Microsoft is investigating reports of attacks against a
newly-disclosed, unpatched flaw in Microsoft Word. Attackers who
successfully exploit it could run malicious code on a victim's
computer.
"There have been very limited attacks reported that are
attempting to use the reported vulnerability at this time," a
Microsoft spokeswoman said in an email. "Microsoft will continue to
investigate the public reports to help provide additional guidance
for customers as necessary."
Once its investigation is complete, Microsoft said it will take
the appropriate action to protect its customers, which may include
issuing a security advisory or providing a security update through
its monthly release process.
Cupertino, Calif.-based antivirus giant Symantec Corp. sent an
alert on the new Word zero-day to customers of its DeepSight threat
management service earlier Thursday. According to the alert,
"Microsoft Word 2000 is prone to a remote code-execution
vulnerability that arises because of a memory-corruption
vulnerability."
Symantec said the exact nature of the problem isn't yet clear,
but that code execution in Word 2000 and Word 2003/XP has been
confirmed. The company said it will provide a more detailed
analysis once its investigation is finished.
Of the flaw, Symantec said, "An attacker could exploit this
issue by enticing a victim to open a malicious Word file. If the
attack is successful, the attacker may be able to execute arbitrary
code in the context of the currently logged-in user."

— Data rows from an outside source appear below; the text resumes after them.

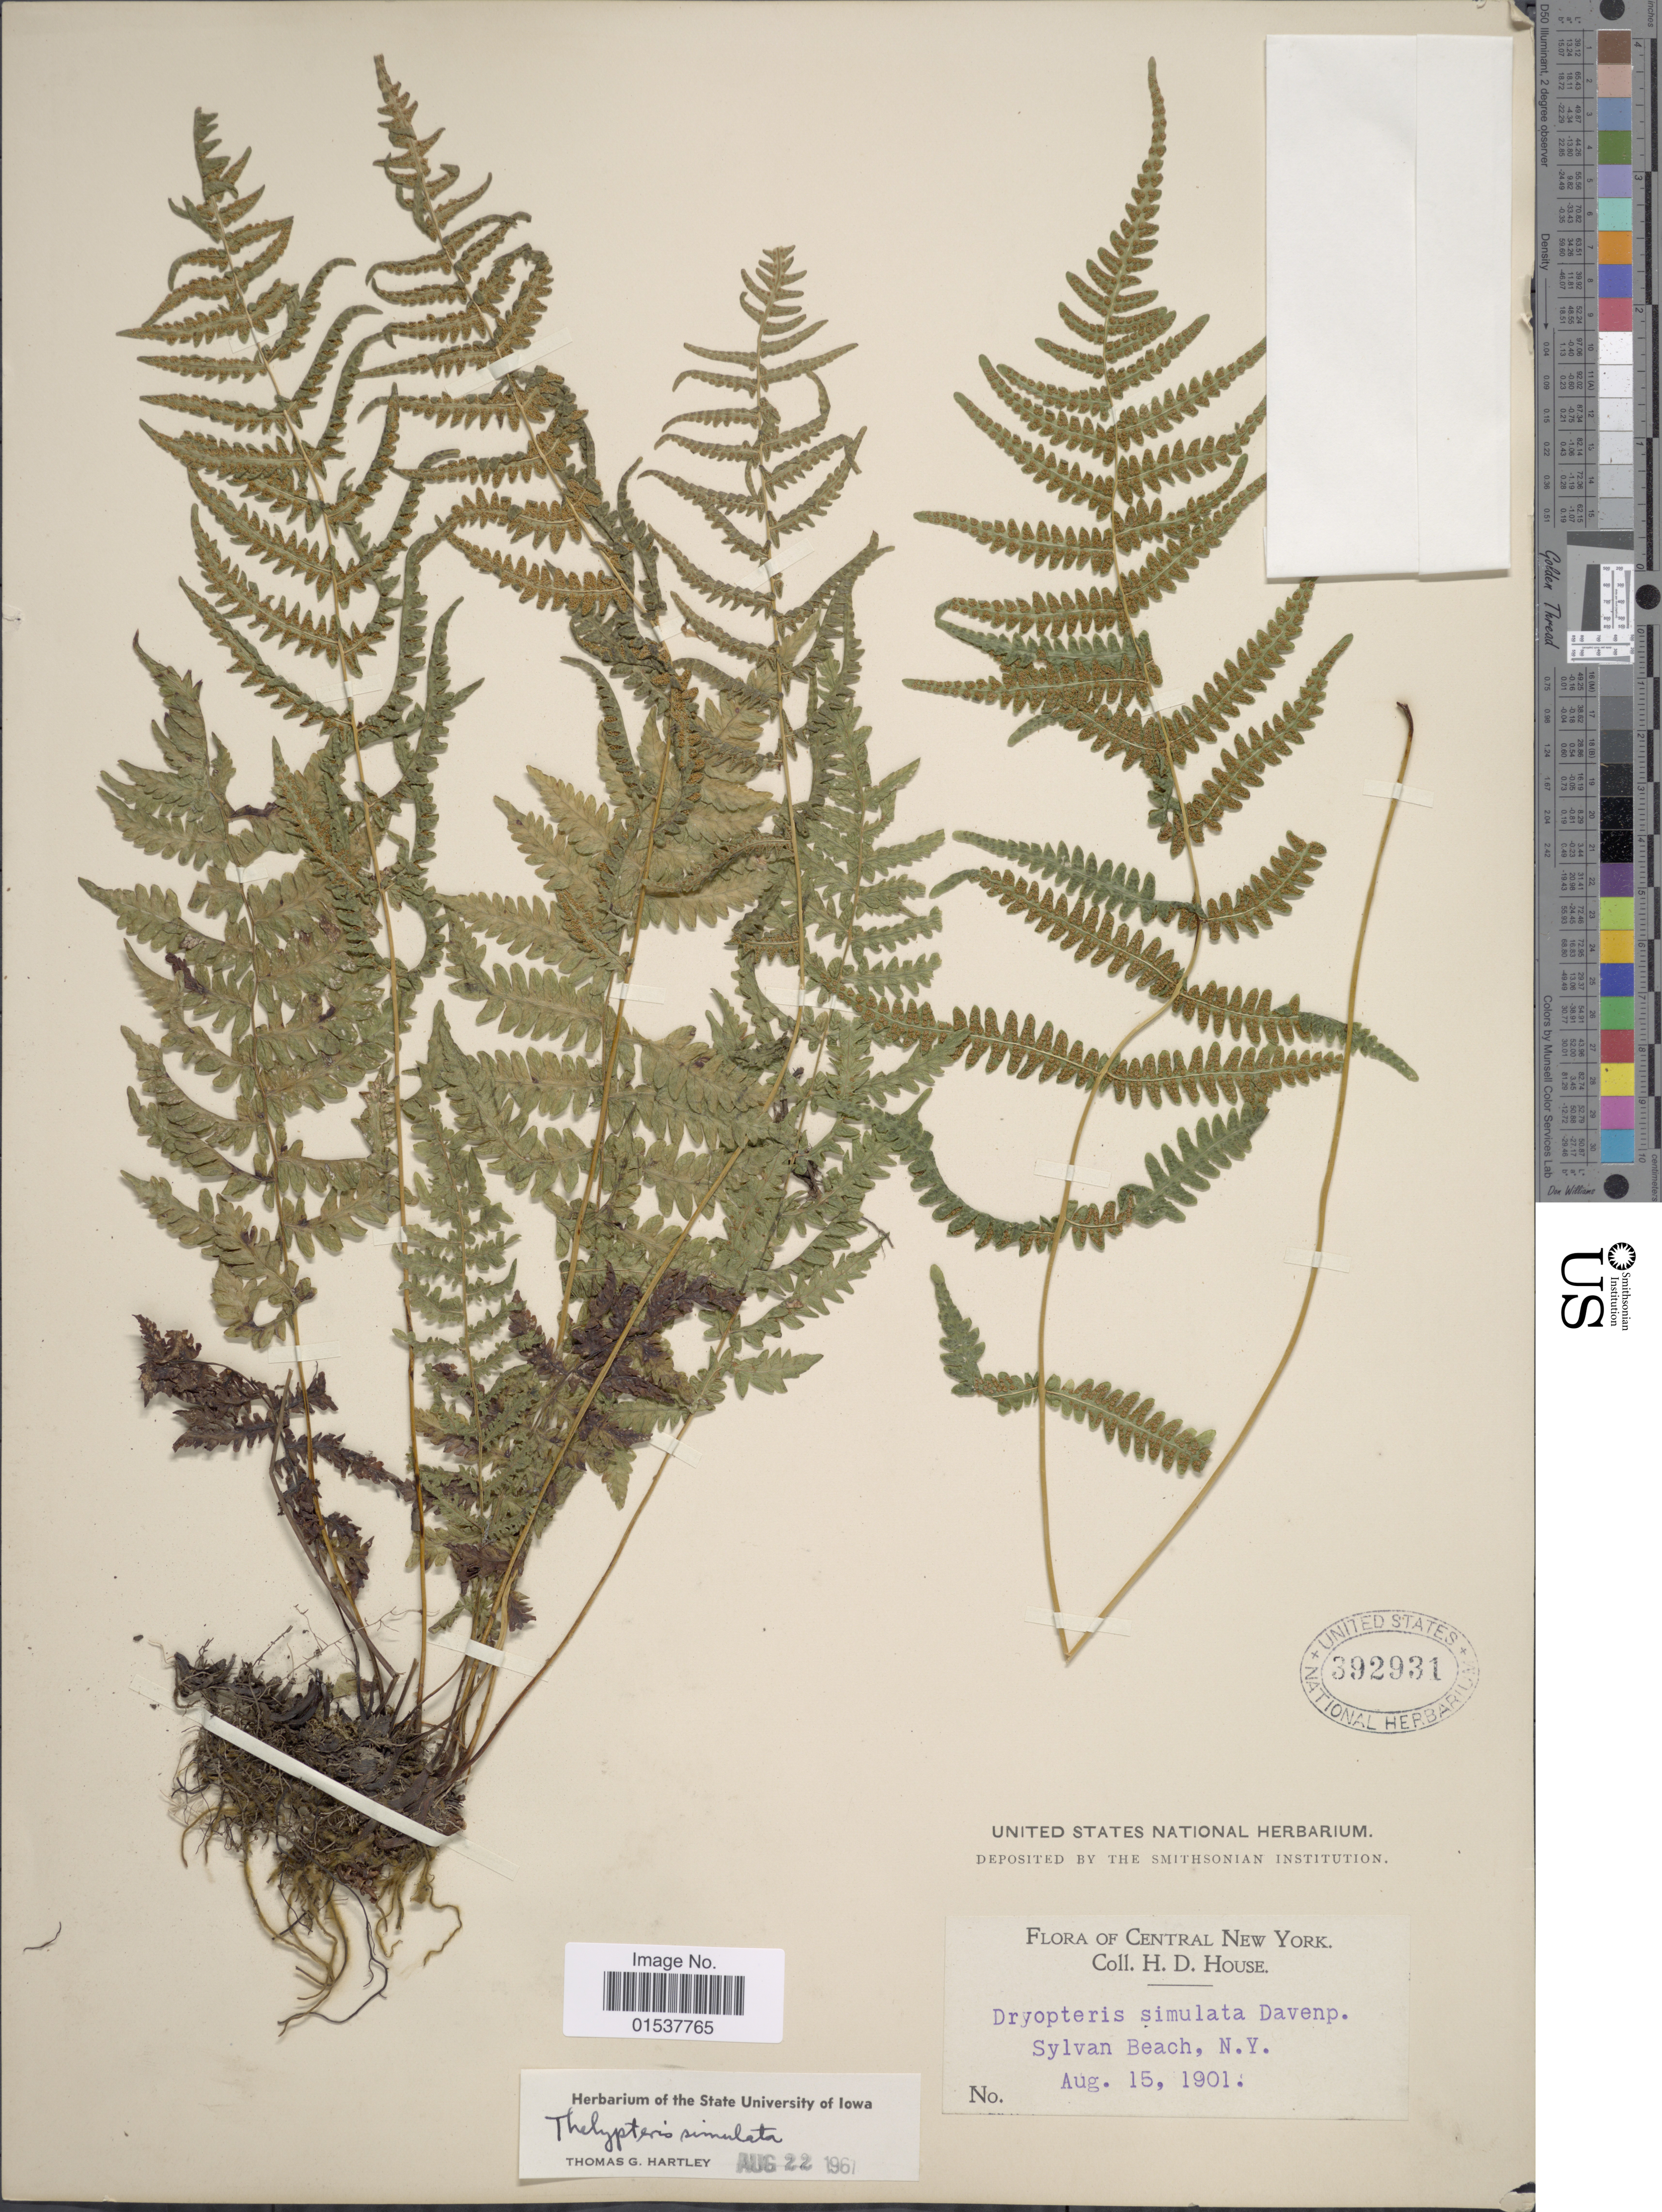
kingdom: Plantae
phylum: Tracheophyta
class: Polypodiopsida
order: Polypodiales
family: Thelypteridaceae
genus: Parathelypteris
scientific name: Parathelypteris simulata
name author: (Davenp.) Holttum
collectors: H. D. House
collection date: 1901-08-15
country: United States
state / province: New York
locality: Central New York, Sylvan Beach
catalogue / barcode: US 392931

The company added, "Exploits against Word 2003/XP result in a
denial of service due to complete CPU utilization, denying service
to legitimate users."
This is the fourth zero-day flaw reported in Word in recent
months. Microsoft has acknowledged each flaw, but has not yet
issued a security update to fix them. When
Word fixes weren't included in the software
giant's January patch rollout, security experts speculated
that the company might be compelled to
release an out-of-cycle patch. That hasn't
happened yet, and the next scheduled patch release is Tuesday,
Feb. 13.
As for attacks against this latest flaw, Symantec described the
sequence of events in its advisory:
- A malicious Word document arrives by email with a fake message
designed to dupe the user into opening the attachment.
- When the infected Word document is opened, it drops Trojan
horse programs onto the machine that allow the attacker to gain
remote access.
- The attacker then creates a clean Word document named "Summary
on China's 2006 Defense White paper.doc."
- The Trojan then checks for Internet connectivity and, once
connected, creates a back door on the machine.
- It connects to the pop.newyorkerworld.com domain on TCP port 80
and carries out its instructions, which could include stealing
files and uploading them to a remote server or recording the user's
keystrokes in hopes of harvesting credit card
information.
Symantec recommended users mitigate the threat by not accepting
or executing files from untrusted or unknown sources.